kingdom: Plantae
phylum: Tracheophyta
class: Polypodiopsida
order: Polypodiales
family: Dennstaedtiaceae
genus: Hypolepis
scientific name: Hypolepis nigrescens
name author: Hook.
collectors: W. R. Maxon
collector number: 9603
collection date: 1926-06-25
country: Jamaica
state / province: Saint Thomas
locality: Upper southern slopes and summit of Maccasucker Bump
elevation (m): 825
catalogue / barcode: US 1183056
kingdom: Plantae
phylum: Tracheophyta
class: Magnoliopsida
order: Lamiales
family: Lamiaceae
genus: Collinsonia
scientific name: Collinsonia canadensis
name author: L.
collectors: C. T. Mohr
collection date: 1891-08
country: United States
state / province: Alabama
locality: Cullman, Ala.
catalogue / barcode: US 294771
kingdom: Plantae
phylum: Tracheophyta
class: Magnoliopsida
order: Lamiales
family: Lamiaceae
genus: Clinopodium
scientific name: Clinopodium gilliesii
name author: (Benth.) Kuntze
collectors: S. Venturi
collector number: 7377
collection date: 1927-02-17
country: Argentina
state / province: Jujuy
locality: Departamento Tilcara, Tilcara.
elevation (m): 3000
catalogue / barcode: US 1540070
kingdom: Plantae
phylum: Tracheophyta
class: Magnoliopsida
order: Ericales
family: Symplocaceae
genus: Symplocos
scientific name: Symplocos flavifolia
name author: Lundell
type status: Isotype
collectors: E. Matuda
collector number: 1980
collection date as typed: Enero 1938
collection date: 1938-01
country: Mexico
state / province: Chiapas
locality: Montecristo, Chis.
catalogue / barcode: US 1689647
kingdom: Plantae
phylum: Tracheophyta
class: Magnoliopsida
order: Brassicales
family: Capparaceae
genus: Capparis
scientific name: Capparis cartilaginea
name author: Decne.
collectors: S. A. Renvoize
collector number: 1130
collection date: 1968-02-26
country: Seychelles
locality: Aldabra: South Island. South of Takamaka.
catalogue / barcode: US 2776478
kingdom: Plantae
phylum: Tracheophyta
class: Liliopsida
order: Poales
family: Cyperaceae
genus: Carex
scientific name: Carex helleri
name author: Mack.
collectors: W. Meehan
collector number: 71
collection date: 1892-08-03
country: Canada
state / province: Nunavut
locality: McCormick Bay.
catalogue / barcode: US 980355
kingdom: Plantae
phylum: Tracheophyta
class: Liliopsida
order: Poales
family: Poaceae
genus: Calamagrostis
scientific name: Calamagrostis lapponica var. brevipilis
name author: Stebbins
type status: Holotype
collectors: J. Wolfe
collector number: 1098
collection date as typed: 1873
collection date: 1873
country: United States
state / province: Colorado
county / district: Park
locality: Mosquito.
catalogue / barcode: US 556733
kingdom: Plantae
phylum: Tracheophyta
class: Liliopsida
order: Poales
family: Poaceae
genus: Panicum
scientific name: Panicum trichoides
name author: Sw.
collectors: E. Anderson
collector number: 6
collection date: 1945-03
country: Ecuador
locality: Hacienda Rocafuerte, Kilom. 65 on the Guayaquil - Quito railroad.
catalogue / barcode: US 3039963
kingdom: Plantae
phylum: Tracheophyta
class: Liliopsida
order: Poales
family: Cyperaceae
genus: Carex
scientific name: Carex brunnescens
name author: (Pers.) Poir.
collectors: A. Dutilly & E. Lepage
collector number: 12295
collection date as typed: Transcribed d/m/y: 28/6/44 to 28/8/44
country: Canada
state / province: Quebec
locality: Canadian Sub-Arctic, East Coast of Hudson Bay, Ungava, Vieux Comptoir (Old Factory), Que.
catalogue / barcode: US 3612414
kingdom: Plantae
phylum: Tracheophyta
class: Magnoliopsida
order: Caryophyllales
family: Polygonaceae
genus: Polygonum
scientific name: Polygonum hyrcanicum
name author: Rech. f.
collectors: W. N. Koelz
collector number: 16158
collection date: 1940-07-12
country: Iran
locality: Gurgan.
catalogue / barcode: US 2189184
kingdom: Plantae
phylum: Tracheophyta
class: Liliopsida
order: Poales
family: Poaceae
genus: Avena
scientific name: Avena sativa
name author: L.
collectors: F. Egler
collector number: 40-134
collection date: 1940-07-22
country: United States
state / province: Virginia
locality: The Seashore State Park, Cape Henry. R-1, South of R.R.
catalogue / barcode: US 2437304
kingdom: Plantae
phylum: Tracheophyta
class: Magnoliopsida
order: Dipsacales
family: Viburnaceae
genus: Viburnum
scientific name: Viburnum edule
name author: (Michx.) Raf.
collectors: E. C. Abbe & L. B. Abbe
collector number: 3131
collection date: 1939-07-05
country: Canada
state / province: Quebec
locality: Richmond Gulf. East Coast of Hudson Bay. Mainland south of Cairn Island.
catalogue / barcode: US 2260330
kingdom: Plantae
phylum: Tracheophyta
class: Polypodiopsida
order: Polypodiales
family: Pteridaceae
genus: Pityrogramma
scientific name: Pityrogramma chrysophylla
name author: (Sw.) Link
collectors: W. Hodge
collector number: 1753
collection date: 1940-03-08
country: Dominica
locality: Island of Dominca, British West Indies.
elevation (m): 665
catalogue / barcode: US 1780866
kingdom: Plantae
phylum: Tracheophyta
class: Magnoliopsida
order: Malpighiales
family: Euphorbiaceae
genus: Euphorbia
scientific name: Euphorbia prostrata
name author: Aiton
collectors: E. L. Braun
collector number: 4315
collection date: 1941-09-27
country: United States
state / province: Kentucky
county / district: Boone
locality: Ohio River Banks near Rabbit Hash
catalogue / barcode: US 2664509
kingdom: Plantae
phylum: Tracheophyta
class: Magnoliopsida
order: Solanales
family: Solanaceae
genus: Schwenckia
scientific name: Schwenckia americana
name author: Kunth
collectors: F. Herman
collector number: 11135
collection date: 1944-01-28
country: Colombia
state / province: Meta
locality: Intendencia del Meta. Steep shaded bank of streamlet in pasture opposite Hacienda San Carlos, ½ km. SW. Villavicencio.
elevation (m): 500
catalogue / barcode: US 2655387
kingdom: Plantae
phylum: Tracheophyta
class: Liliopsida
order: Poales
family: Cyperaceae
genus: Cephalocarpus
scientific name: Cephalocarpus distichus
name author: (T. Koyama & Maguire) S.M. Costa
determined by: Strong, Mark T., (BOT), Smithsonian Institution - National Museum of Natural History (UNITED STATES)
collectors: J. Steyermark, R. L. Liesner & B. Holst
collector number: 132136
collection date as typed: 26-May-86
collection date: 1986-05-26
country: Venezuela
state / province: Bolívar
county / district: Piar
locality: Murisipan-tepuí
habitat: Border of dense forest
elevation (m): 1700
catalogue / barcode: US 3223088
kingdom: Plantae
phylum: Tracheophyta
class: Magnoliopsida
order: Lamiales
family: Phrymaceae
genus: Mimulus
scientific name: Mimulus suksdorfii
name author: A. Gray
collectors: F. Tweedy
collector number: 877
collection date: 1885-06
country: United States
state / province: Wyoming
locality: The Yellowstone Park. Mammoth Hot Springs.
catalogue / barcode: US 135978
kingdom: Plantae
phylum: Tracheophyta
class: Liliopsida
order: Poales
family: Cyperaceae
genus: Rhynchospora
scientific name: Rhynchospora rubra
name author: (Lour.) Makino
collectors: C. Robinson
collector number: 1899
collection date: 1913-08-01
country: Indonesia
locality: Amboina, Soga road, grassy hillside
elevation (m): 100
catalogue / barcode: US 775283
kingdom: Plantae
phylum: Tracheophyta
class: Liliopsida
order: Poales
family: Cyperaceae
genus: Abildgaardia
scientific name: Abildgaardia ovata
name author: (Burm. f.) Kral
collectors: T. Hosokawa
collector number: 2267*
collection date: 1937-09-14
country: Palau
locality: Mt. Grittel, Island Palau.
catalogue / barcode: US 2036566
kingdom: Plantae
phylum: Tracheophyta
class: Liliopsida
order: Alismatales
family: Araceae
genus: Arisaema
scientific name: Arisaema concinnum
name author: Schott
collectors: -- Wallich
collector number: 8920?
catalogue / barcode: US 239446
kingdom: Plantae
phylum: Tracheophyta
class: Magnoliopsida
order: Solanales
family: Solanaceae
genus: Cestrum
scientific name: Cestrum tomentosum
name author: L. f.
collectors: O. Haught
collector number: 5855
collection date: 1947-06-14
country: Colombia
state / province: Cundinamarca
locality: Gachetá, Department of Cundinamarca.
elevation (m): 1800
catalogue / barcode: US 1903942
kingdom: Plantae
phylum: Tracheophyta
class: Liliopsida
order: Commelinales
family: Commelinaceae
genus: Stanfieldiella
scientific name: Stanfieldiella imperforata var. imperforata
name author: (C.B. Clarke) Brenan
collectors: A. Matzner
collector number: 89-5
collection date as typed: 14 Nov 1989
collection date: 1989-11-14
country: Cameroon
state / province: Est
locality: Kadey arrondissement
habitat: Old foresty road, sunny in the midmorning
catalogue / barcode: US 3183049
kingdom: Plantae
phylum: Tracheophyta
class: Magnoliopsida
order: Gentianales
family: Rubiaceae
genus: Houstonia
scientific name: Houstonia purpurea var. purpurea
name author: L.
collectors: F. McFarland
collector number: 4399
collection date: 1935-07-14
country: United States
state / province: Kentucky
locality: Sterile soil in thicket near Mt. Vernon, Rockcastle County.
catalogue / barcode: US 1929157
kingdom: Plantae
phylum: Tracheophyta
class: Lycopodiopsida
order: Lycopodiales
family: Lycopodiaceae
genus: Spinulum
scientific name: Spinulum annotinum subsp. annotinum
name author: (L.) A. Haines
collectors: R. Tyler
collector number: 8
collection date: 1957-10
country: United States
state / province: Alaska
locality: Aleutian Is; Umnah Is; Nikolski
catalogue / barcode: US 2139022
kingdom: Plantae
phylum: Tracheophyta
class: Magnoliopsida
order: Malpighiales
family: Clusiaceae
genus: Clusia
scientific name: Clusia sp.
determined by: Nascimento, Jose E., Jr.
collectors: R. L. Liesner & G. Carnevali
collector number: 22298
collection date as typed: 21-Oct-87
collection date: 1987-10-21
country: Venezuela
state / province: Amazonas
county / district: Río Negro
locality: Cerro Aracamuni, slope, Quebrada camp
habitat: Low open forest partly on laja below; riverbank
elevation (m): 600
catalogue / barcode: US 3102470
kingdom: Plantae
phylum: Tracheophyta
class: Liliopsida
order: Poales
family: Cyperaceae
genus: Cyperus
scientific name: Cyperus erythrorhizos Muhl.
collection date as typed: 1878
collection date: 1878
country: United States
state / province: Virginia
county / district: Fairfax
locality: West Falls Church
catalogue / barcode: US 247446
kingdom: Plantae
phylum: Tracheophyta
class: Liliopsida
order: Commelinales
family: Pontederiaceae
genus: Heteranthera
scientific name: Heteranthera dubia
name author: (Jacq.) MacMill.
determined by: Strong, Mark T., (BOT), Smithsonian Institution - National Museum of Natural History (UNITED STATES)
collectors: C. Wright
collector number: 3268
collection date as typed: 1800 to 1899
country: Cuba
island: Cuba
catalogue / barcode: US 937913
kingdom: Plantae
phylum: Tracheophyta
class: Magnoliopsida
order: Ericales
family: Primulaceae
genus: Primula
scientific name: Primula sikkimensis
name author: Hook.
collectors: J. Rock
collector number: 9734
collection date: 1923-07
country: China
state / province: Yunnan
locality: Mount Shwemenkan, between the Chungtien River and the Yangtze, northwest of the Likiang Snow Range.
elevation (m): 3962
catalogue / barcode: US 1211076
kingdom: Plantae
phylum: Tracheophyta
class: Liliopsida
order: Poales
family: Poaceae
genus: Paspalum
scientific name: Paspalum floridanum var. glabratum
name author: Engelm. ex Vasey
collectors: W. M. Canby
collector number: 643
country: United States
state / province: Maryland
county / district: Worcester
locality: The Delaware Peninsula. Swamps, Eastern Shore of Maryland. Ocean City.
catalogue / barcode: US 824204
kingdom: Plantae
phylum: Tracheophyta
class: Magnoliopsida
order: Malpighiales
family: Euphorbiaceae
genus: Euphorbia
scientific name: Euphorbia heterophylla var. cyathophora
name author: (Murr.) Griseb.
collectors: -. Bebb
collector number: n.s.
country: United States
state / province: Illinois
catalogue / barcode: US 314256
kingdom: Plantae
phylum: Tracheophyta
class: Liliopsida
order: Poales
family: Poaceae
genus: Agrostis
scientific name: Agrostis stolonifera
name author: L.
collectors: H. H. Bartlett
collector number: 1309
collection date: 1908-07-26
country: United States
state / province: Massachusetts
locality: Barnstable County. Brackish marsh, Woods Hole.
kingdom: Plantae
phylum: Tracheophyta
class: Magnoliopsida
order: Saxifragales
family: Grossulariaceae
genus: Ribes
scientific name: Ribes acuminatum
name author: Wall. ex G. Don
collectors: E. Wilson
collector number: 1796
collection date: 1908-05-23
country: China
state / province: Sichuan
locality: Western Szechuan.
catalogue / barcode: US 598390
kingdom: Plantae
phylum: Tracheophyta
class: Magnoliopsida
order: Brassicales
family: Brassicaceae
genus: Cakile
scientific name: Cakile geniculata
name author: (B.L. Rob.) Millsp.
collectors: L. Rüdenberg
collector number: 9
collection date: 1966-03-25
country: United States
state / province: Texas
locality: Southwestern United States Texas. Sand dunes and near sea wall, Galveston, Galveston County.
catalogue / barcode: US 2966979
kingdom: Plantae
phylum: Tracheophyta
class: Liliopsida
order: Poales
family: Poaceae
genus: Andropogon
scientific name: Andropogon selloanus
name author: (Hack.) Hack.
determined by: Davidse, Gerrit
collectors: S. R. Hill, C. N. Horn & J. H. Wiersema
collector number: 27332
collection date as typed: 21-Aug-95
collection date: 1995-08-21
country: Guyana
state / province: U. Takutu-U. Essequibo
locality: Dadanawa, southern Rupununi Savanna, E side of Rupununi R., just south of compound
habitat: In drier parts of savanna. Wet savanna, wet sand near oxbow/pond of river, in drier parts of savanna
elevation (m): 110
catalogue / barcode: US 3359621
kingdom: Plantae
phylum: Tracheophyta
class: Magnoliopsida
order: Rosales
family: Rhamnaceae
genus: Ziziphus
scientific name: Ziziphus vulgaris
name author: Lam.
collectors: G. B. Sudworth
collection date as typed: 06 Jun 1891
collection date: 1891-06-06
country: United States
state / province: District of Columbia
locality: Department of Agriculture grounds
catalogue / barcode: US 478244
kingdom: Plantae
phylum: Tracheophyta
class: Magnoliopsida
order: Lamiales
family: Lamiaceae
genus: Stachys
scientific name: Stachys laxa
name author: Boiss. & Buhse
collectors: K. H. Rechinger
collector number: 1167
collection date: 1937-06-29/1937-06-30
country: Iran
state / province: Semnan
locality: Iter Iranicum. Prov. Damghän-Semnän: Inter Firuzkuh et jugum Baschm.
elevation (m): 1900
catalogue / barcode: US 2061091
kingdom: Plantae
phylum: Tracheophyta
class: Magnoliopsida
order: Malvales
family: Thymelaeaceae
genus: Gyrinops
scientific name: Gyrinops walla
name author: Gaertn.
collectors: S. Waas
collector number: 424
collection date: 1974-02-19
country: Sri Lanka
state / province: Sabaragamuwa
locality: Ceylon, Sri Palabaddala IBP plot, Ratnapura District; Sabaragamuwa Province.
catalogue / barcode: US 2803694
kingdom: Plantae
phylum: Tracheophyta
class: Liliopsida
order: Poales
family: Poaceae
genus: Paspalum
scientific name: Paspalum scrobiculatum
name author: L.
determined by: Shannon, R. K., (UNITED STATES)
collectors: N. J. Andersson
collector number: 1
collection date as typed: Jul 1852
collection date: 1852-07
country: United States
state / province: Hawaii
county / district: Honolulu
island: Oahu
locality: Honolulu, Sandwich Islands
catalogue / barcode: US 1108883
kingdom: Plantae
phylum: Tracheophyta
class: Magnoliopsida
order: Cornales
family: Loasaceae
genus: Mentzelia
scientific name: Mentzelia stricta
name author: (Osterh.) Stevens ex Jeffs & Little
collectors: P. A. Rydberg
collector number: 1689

- - - -

# GOAL
Copy out word for word the lines in the records from the line that contains "collection date as typed: 06 Jun 1891" through the line that contains "collector number: 1167", including both of those lines.

# REPLY
collection date as typed: 06 Jun 1891
collection date: 1891-06-06
country: United States
state / province: District of Columbia
locality: Department of Agriculture grounds
catalogue / barcode: US 478244
kingdom: Plantae
phylum: Tracheophyta
class: Magnoliopsida
order: Lamiales
family: Lamiaceae
genus: Stachys
scientific name: Stachys laxa
name author: Boiss. & Buhse
collectors: K. H. Rechinger
collector number: 1167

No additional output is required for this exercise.